Beth Fred featured imageThis guest post is part of the Turning Points series here on distraction no. 99—in which I asked authors the question: What was your turning point as a writer? Now, to celebrate the release of her novel, here is Beth Fred, author of the YA novel A Missing Peace, sharing hers… and this is another extra-special Turning Point to share, because, well, read on and you’ll see why.

Guest post by Beth Fred

When I started reading Nova’s turning point series, I thought a turning point was that pivotal moment when things changed. The stars aligned. The writing gods gave you blessings and you were destined for the shelves of B&N. I now know turning points are a step in the right direction. If you can gather enough of these steps, you can string them together like a ladder and climb up.

I was fortunate enough to grab a few of these steps at one time and string together the first step or two of what looks like is going to be a long and daunting ladder.

I finally decided that I really could be a writer in 2010 and drafted a paranormal romance in six weeks. It sucked. I knew this, but I didn’t know how to make it not suck. Instead of editing it, I put it aside. I read YA for about three months straight and reviewed everything I read. (At the time, I didn’t even know what I was reading was called YA.) After having fun reading about 20 books in that 3-month period I knew some things. All protags are in high school, an important distinction since my first MC was in college and this was long before NA. (All protags are not in HS again I didn’t realize I was reading YA.) And paranormal romance had to be part crazy magic and part romance.

I wrote another book and it was brilliant. I was sure of it. My CPs loved it, and by this time I even knew what a critique partner was, so I was surely destined for success. This was the book of my heart. This is still the book of my heart, so you can imagine how surreal the disappointment was 105 rejections later. This manuscript is 122,000 words of experience I could have got no other way, and it takes up space in my hard drive, which will probably be its only home. But I got such a rush writing it. The story hooked me and I truly loved it. I stuck it out for 105 rejections. And then I cried. Seriously and more than once. Out of 105 rejections, I could count the personal rejections on one hand. Since every blog says you’re getting close when you get personal rejections this meant I still wasn’t even close. I’d already started working on another manuscript, which was sucking the life out of me, but I don’t believe in quitting. So I spent 11 months on it and held out until “the end.” This is still the longest it has ever taken me to write a book.

And if you feel like you’ve been listening to me ramble long enough and this should be a turning point, I felt like that too. Wrong! This was one of those places where things have to get worse for the MC before there can be a turning point—and in this case Beth is the MC. The book was at least as bad as that first horrible manuscript. There was no saving it. In fact, now that I’m in a MFA program I plan to rewrite the first manuscript completely for my thesis project. I will NEVER rewrite my third manuscript, though the themes of it are much better expressed in a book currently with my agent.
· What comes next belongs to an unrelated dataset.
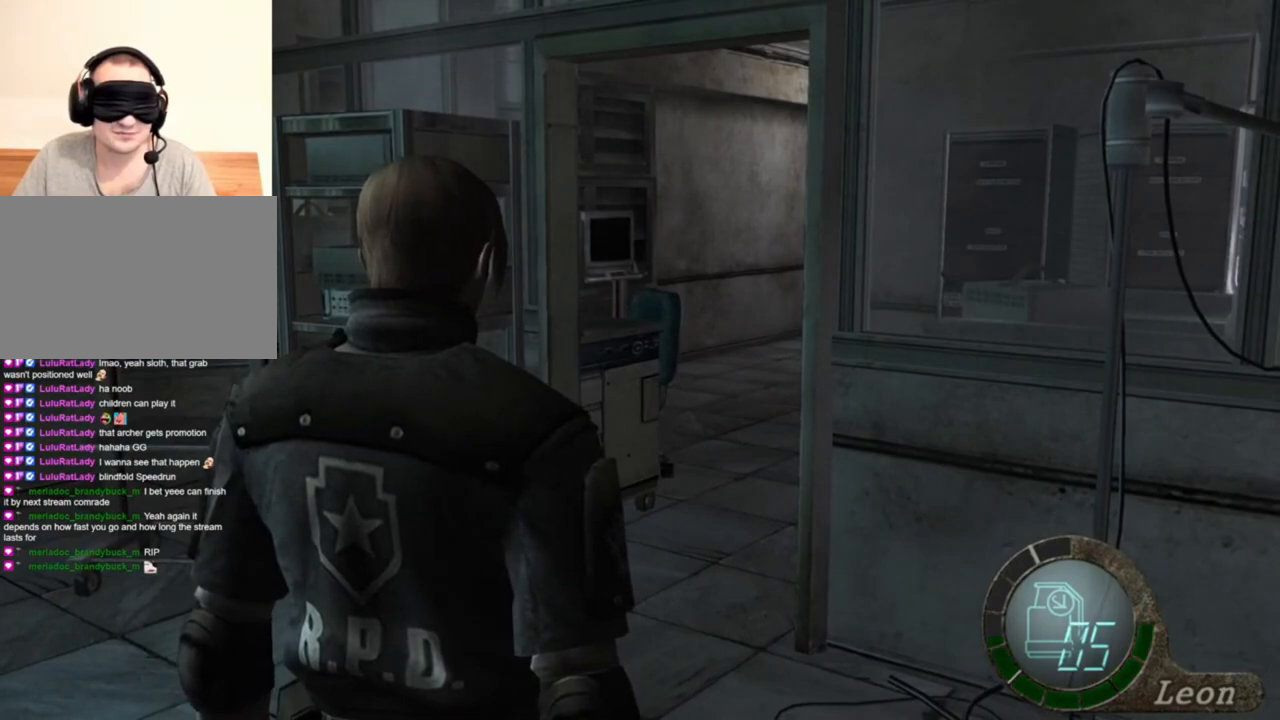
{"keys": [], "mouse": [], "events": []}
I was devastated. I had peaked in an unpublished manuscript. I did the logical thing. I maxed out my credit cards and flew to LA, where I had read so many people met their agents at the SCBWI con. I did not meet my agent here. My critique did not go well. The editor I was assigned to tried to be nice about it, but after that I could not write for six months. Every time I tried, I’d get like thirty pages into something and realize IT SUCKED. And after the experience with that third manuscript I was no longer a fan of sticking it out until “the end.” So I quit a few projects before I finally gave up.
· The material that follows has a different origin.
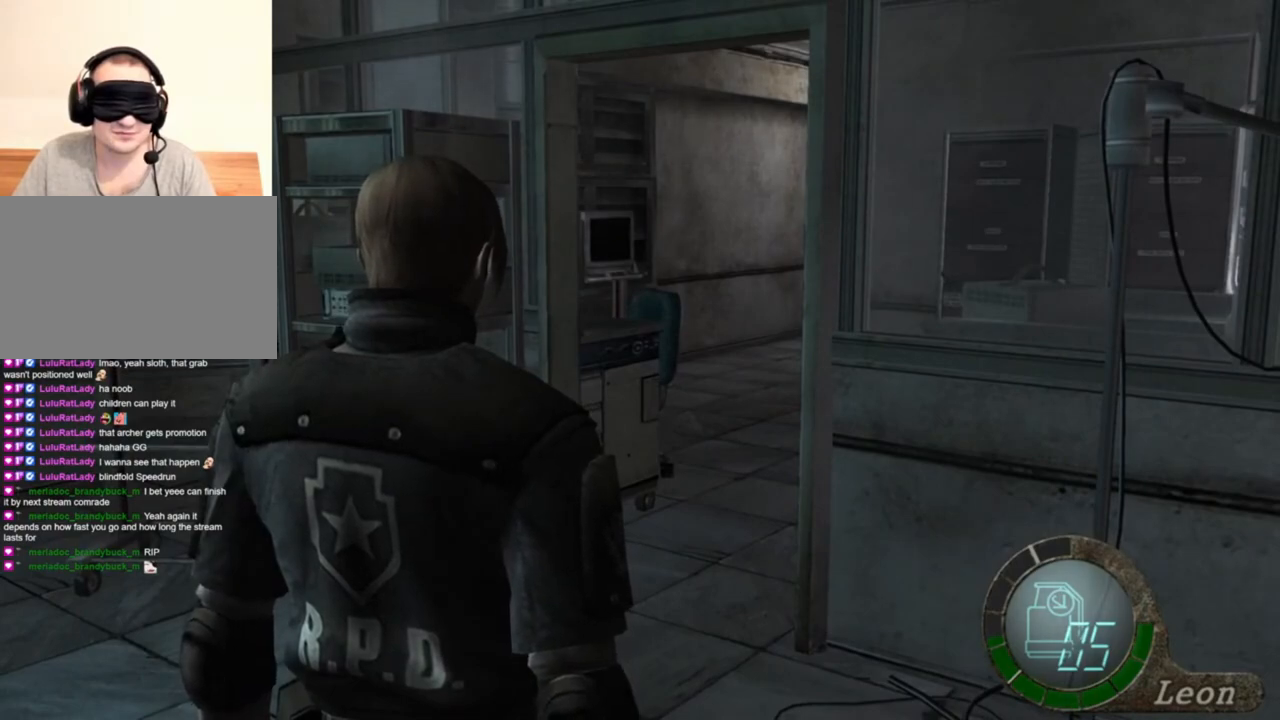
{"keys": [], "mouse": [], "events": []}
I found out I was pregnant not long after returning from LA, and that could be a factor in how unmotivated and depressed I was, but I think even without that the lack of success it would have taken a toll on me. During this low point even my blog suffered. I’d pretty much quit reading and reviewing too. It was like I was a big fat shell that held nothing. I knew something had to change so I returned my blog to its original premise. I would review 52 books in a year, again. Reading has always been a source of inspiration for me so I figured this would help with the writing. And in the first week of the “new” P-52 two things happened. The understatement of every harsh critique clicked in my head to convey one thing: “Great voice, well-developed characters…unclear plot.” And I read Tahereh Mafi’s Shatter Me and cried because I’ll never write like that.
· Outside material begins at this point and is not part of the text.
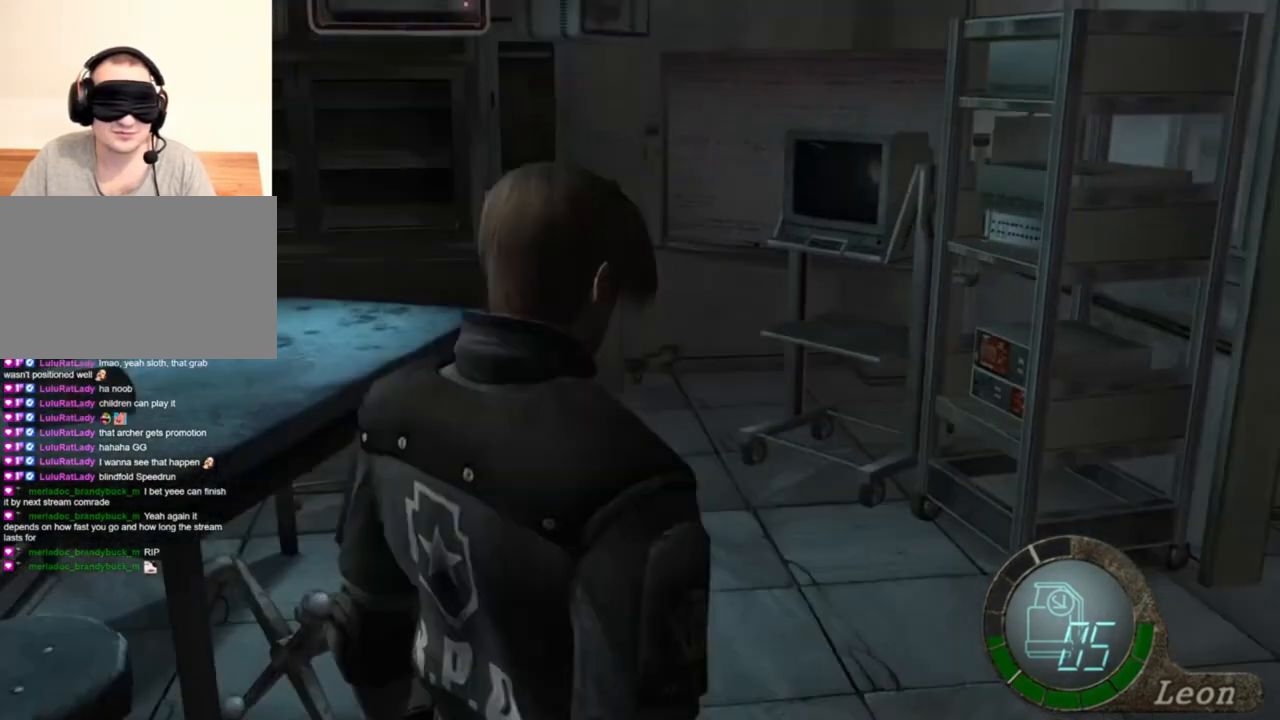
{"keys": [], "mouse": [], "events": [[16, "mouse_right", "down"], [150, "mouse_right", "up"]]}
Not writing like Tahereh I couldn’t do anything about. Plotting I could. So I added a weekly feature to my blog and broke books down to seven plot points based on the three-act structure. Since I decided 2012 would be the year of the publication credit, I read submission guidelines for small presses and wrote a story for one. I missed the deadline but queried two presses anyway. Ha! Now enter turning point 1. I’d always heard a query should be only the main plot. And after weeks of breaking books apart I now knew what that was. I broke my short story into seven plot points and strung it together for my query. I had a 100% full request rate. Icing on the cake: this was the first time I had had a full request. I eventually self-published the story but I did so knowing I had interest in it.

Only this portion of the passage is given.